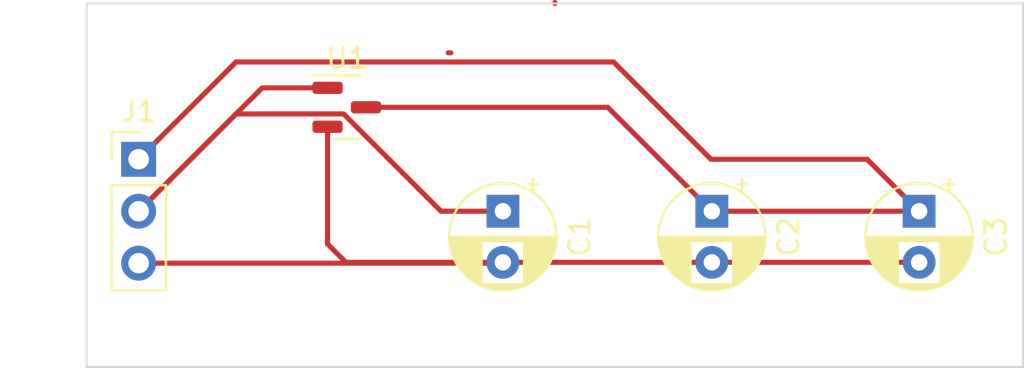
<source format=kicad_pcb>
(kicad_pcb (version 20211014) (generator pcbnew)

  (general
    (thickness 1.6)
  )

  (paper "A4")
  (layers
    (0 "F.Cu" signal)
    (31 "B.Cu" signal)
    (32 "B.Adhes" user "B.Adhesive")
    (33 "F.Adhes" user "F.Adhesive")
    (34 "B.Paste" user)
    (35 "F.Paste" user)
    (36 "B.SilkS" user "B.Silkscreen")
    (37 "F.SilkS" user "F.Silkscreen")
    (38 "B.Mask" user)
    (39 "F.Mask" user)
    (40 "Dwgs.User" user "User.Drawings")
    (41 "Cmts.User" user "User.Comments")
    (42 "Eco1.User" user "User.Eco1")
    (43 "Eco2.User" user "User.Eco2")
    (44 "Edge.Cuts" user)
    (45 "Margin" user)
    (46 "B.CrtYd" user "B.Courtyard")
    (47 "F.CrtYd" user "F.Courtyard")
    (48 "B.Fab" user)
    (49 "F.Fab" user)
    (50 "User.1" user)
    (51 "User.2" user)
    (52 "User.3" user)
    (53 "User.4" user)
    (54 "User.5" user)
    (55 "User.6" user)
    (56 "User.7" user)
    (57 "User.8" user)
    (58 "User.9" user)
  )

  (setup
    (pad_to_mask_clearance 0)
    (pcbplotparams
      (layerselection 0x00010fc_ffffffff)
      (disableapertmacros false)
      (usegerberextensions false)
      (usegerberattributes true)
      (usegerberadvancedattributes true)
      (creategerberjobfile true)
      (svguseinch false)
      (svgprecision 6)
      (excludeedgelayer true)
      (plotframeref false)
      (viasonmask false)
      (mode 1)
      (useauxorigin false)
      (hpglpennumber 1)
      (hpglpenspeed 20)
      (hpglpendiameter 15.000000)
      (dxfpolygonmode true)
      (dxfimperialunits true)
      (dxfusepcbnewfont true)
      (psnegative false)
      (psa4output false)
      (plotreference true)
      (plotvalue true)
      (plotinvisibletext false)
      (sketchpadsonfab false)
      (subtractmaskfromsilk false)
      (outputformat 1)
      (mirror false)
      (drillshape 1)
      (scaleselection 1)
      (outputdirectory "")
    )
  )

  (net 0 "")
  (net 1 "Net-(C1-Pad1)")
  (net 2 "GNDREF")
  (net 3 "Net-(U1-Pad3)")

  (footprint "Package_TO_SOT_SMD:SOT-23" (layer "F.Cu") (at 121.92 104.14))

  (footprint "Capacitor_THT:CP_Radial_D5.0mm_P2.50mm" (layer "F.Cu") (at 149.86 109.22 -90))

  (footprint "Capacitor_THT:CP_Radial_D5.0mm_P2.50mm" (layer "F.Cu") (at 129.54 109.22 -90))

  (footprint "Connector_PinHeader_2.54mm:PinHeader_1x03_P2.54mm_Vertical" (layer "F.Cu") (at 111.76 106.68))

  (footprint "Capacitor_THT:CP_Radial_D5.0mm_P2.50mm" (layer "F.Cu") (at 139.74 109.22 -90))

  (gr_line (start 154.94 116.84) (end 109.22 116.84) (layer "Edge.Cuts") (width 0.1) (tstamp 099462d4-c643-48c8-8917-22824d1c9a64))
  (gr_line (start 109.22 116.84) (end 109.22 99.06) (layer "Edge.Cuts") (width 0.1) (tstamp 0e7749f0-ff58-4a57-b516-c258eb12d647))
  (gr_line (start 109.22 99.06) (end 152.4 99.06) (layer "Edge.Cuts") (width 0.1) (tstamp 6de7a31b-a3c6-4262-81e6-0b102230d86a))
  (gr_line (start 154.94 99.06) (end 154.94 116.84) (layer "Edge.Cuts") (width 0.1) (tstamp 7d499b5f-899e-4b9e-b1f4-8e5bfc6bf18c))
  (gr_line (start 152.4 99.06) (end 154.94 99.06) (layer "Edge.Cuts") (width 0.1) (tstamp af2e6154-06df-4d57-b270-a3e6688bf049))

  (segment (start 117.79 103.19) (end 120.9825 103.19) (width 0.25) (layer "F.Cu") (net 1) (tstamp 030d1c58-1d58-4f57-81fc-e875e29b9079))
  (segment (start 121.766751 104.465) (end 116.515 104.465) (width 0.25) (layer "F.Cu") (net 1) (tstamp 0688c057-b319-4870-a043-d71e42f3759d))
  (segment (start 116.515 104.465) (end 111.76 109.22) (width 0.25) (layer "F.Cu") (net 1) (tstamp 07f6d233-b503-4065-9c2b-e691a52ca0c3))
  (segment (start 126.521751 109.22) (end 121.766751 104.465) (width 0.25) (layer "F.Cu") (net 1) (tstamp 32eeaa50-6bbe-4729-918f-314247536c42))
  (segment (start 111.76 109.22) (end 117.79 103.19) (width 0.25) (layer "F.Cu") (net 1) (tstamp 6c719ab7-235f-40b5-8977-e21b329cd878))
  (segment (start 129.54 109.22) (end 126.521751 109.22) (width 0.25) (layer "F.Cu") (net 1) (tstamp bc4b2ee6-97a0-4092-a4dd-24e3e4709abc))
  (segment (start 121.92 111.76) (end 121.96 111.72) (width 0.25) (layer "F.Cu") (net 2) (tstamp 2307ddca-6c6a-4e77-bc3f-9357ff7639cd))
  (segment (start 132.08 99.06) (end 132.08 99.02) (width 0.25) (layer "F.Cu") (net 2) (tstamp 2c913b49-880b-4aeb-a910-d6d1275475cb))
  (segment (start 129.54 111.76) (end 111.76 111.76) (width 0.25) (layer "F.Cu") (net 2) (tstamp 2d8256f2-99ab-4630-b48b-faa83936ac43))
  (segment (start 129.58 111.72) (end 129.54 111.76) (width 0.25) (layer "F.Cu") (net 2) (tstamp 314ee036-6e68-4620-8dee-46ccb5ae704a))
  (segment (start 127 101.475) (end 126.875 101.475) (width 0.25) (layer "F.Cu") (net 2) (tstamp 38b1a43e-bb10-441e-bda5-4cf14898cf82))
  (segment (start 120.9825 110.8225) (end 121.92 111.76) (width 0.25) (layer "F.Cu") (net 2) (tstamp 43169d88-97aa-4de8-8cbc-d91a98fbea80))
  (segment (start 121.96 111.72) (end 129.54 111.72) (width 0.25) (layer "F.Cu") (net 2) (tstamp 4fd0ae56-7c16-45cc-909d-15a6094ba757))
  (segment (start 120.9825 105.09) (end 120.9825 110.8225) (width 0.25) (layer "F.Cu") (net 2) (tstamp 516b6bc8-807a-49e2-a29a-0aee087bf379))
  (segment (start 149.86 111.72) (end 139.74 111.72) (width 0.25) (layer "F.Cu") (net 2) (tstamp 62e87b4f-fcb5-4d46-992b-f67d79d44ca8))
  (segment (start 139.74 111.72) (end 129.58 111.72) (width 0.25) (layer "F.Cu") (net 2) (tstamp 9a0ecda9-f3ce-469b-aa09-e9f23329ee28))
  (segment (start 111.76 106.68) (end 116.515 101.925) (width 0.25) (layer "F.Cu") (net 3) (tstamp 2caf4ac1-eb0c-4343-9694-45ff2432b728))
  (segment (start 122.8575 104.14) (end 134.66 104.14) (width 0.25) (layer "F.Cu") (net 3) (tstamp 338ef751-d921-44d3-981b-77fcf6c5dfe7))
  (segment (start 147.32 106.68) (end 149.86 109.22) (width 0.25) (layer "F.Cu") (net 3) (tstamp 3c35eac0-b6f1-494e-b334-cf118f7f7d64))
  (segment (start 134.945 101.925) (end 139.7 106.68) (width 0.25) (layer "F.Cu") (net 3) (tstamp 4931ac25-25c4-4c0a-822a-717ddb55ee89))
  (segment (start 149.86 109.22) (end 139.74 109.22) (width 0.25) (layer "F.Cu") (net 3) (tstamp 6d994372-3c40-4247-aad0-ac78a8d56a6d))
  (segment (start 116.515 101.925) (end 134.945 101.925) (width 0.25) (layer "F.Cu") (net 3) (tstamp 91f11274-d162-4542-b249-4a65c903cf86))
  (segment (start 139.74 109.22) (end 134.66 104.14) (width 0.25) (layer "F.Cu") (net 3) (tstamp acb1e706-5567-4f4d-b990-8b205ce7dc03))
  (segment (start 139.7 106.68) (end 147.32 106.68) (width 0.25) (layer "F.Cu") (net 3) (tstamp cf51f574-fef8-4ca9-84a4-f2d4d11efb2d))

)

</source>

**The task**
Using the records above, restate word for word the lines from the one with "(gr_line (start 154.94 99.06)" through the one with "(segment (start 120.9825 110.8225)", both included.

**Completed task**
  (gr_line (start 154.94 99.06) (end 154.94 116.84) (layer "Edge.Cuts") (width 0.1) (tstamp 7d499b5f-899e-4b9e-b1f4-8e5bfc6bf18c))
  (gr_line (start 152.4 99.06) (end 154.94 99.06) (layer "Edge.Cuts") (width 0.1) (tstamp af2e6154-06df-4d57-b270-a3e6688bf049))

  (segment (start 117.79 103.19) (end 120.9825 103.19) (width 0.25) (layer "F.Cu") (net 1) (tstamp 030d1c58-1d58-4f57-81fc-e875e29b9079))
  (segment (start 121.766751 104.465) (end 116.515 104.465) (width 0.25) (layer "F.Cu") (net 1) (tstamp 0688c057-b319-4870-a043-d71e42f3759d))
  (segment (start 116.515 104.465) (end 111.76 109.22) (width 0.25) (layer "F.Cu") (net 1) (tstamp 07f6d233-b503-4065-9c2b-e691a52ca0c3))
  (segment (start 126.521751 109.22) (end 121.766751 104.465) (width 0.25) (layer "F.Cu") (net 1) (tstamp 32eeaa50-6bbe-4729-918f-314247536c42))
  (segment (start 111.76 109.22) (end 117.79 103.19) (width 0.25) (layer "F.Cu") (net 1) (tstamp 6c719ab7-235f-40b5-8977-e21b329cd878))
  (segment (start 129.54 109.22) (end 126.521751 109.22) (width 0.25) (layer "F.Cu") (net 1) (tstamp bc4b2ee6-97a0-4092-a4dd-24e3e4709abc))
  (segment (start 121.92 111.76) (end 121.96 111.72) (width 0.25) (layer "F.Cu") (net 2) (tstamp 2307ddca-6c6a-4e77-bc3f-9357ff7639cd))
  (segment (start 132.08 99.06) (end 132.08 99.02) (width 0.25) (layer "F.Cu") (net 2) (tstamp 2c913b49-880b-4aeb-a910-d6d1275475cb))
  (segment (start 129.54 111.76) (end 111.76 111.76) (width 0.25) (layer "F.Cu") (net 2) (tstamp 2d8256f2-99ab-4630-b48b-faa83936ac43))
  (segment (start 129.58 111.72) (end 129.54 111.76) (width 0.25) (layer "F.Cu") (net 2) (tstamp 314ee036-6e68-4620-8dee-46ccb5ae704a))
  (segment (start 127 101.475) (end 126.875 101.475) (width 0.25) (layer "F.Cu") (net 2) (tstamp 38b1a43e-bb10-441e-bda5-4cf14898cf82))
  (segment (start 120.9825 110.8225) (end 121.92 111.76) (width 0.25) (layer "F.Cu") (net 2) (tstamp 43169d88-97aa-4de8-8cbc-d91a98fbea80))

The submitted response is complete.